Наконец, к религии Дюрталя привело еще искусство. Искусство сильнее даже, чем пресыщение жизнью, явилось тем непреодолимым магнитом, который привел его к Богу.

Вся душа его сотряслась глубоко в тот день, когда из любопытства, чтобы убить время, он забрел в церковь, после стольких лет забвения, и прослушал заупокойные моления вечерни, тяжко падавшие одно за другим, в то время, как певчие, чередуясь, подобно могильщикам, бросали друг за другом мягкие горсти стихов. Он чувствовал, что навсегда пленен услышанными в Сен-Сюльпис дивными песнопениями, исполняемыми при поминовении усопших, но окончательно захватили, еще сильнее поработили его обряды и песни Страстной Седьмицы.

Как любил он посещать храмы в течение этой недели! Они раскрывались, подобные вымершим дворцам, точно опустошенные кладбища Господни. Казались мрачными, с их завешанными ликами, с распятиями, облаченными в фиолетовые платы, умолкшими органами, онемевшими колоколами.

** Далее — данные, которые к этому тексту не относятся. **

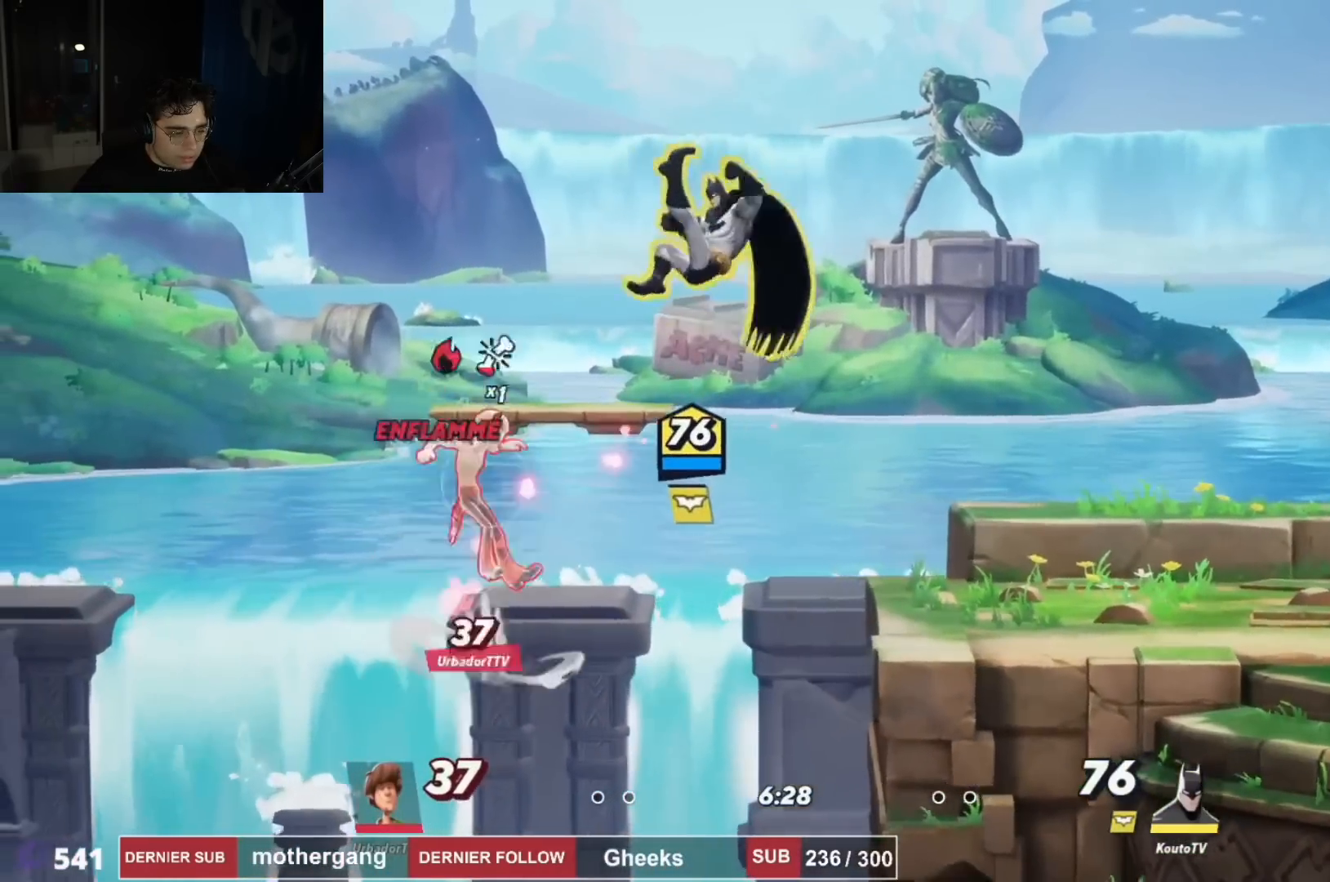
{"buttons": ["DPAD_RIGHT"], "left_stick": "center", "right_stick": "center", "events": [[17, "DPAD_DOWN", "down"], [50, "DPAD_LEFT", "up"], [167, "DPAD_DOWN", "up"], [167, "L1", "down"], [234, "DPAD_DOWN", "down"], [234, "DPAD_RIGHT", "down"], [267, "DPAD_DOWN", "up"], [317, "L1", "up"], [351, "CROSS", "down"], [467, "CROSS", "up"]]}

Толпа стекалась, сосредоточенная и бесшумная, шествовала по земле к исполинскому кресту, слагавшемуся из главного нефа и обоих боковых трансептов; войдя чрез раны, изображенные вратами, поднималась к алтарю, туда, где как бы возлежала глава Христа, и на коленях жадно лобызала распятие, у подножья ступеней.

И толпа, переливавшаяся в крестообразном сосуде храма, сама превращалась в огромный живой крест, безмолвный и печальный.

В Сен-Сюльпис, где вся семинария в полном составе оплакивала позор человеческого правосудия и приговор смерти, вынесенный Богу, Дюрталь увлекался недосягаемым богослужением горьких дней, мгновений тьмы, внимал безмерной скорби Страстей, так возвышенно, так глубоко воплощаемой медленными песнопениями страстной вечерни, ее сетованиями и псалмами. Но сильнее всего повергало его в трепет воспоминание о Деве, нисходящей в Великий Четверг, когда ниспадает ночь.

Церковь, объятая пред этим горестью и распростертая пред крестом, восставала и испускала рыдания, узревая Богоматерь.

Голосами всего хора теснилась она вокруг Марии, пыталась утешить ее, сливая с ее плачем слезы «Stabat Mater», стеная музыкой страдальческих терзаний, орошая ее горе строфами, источавшими воду и кровь, подобно ране Христа.

Дюрталь выходил утомленный этим долгим бдением, но зато рассыпались колебания его веры. Он не сомневался больше, что благодать излилась на него в Сен-Сюльпис с красноречивым блеском литургии и что призывы обращались к нему в сумрачной печали голосов. И он ощущал чисто сыновнюю признательность к этому храму, в котором провел такие нежные и трогательные часы.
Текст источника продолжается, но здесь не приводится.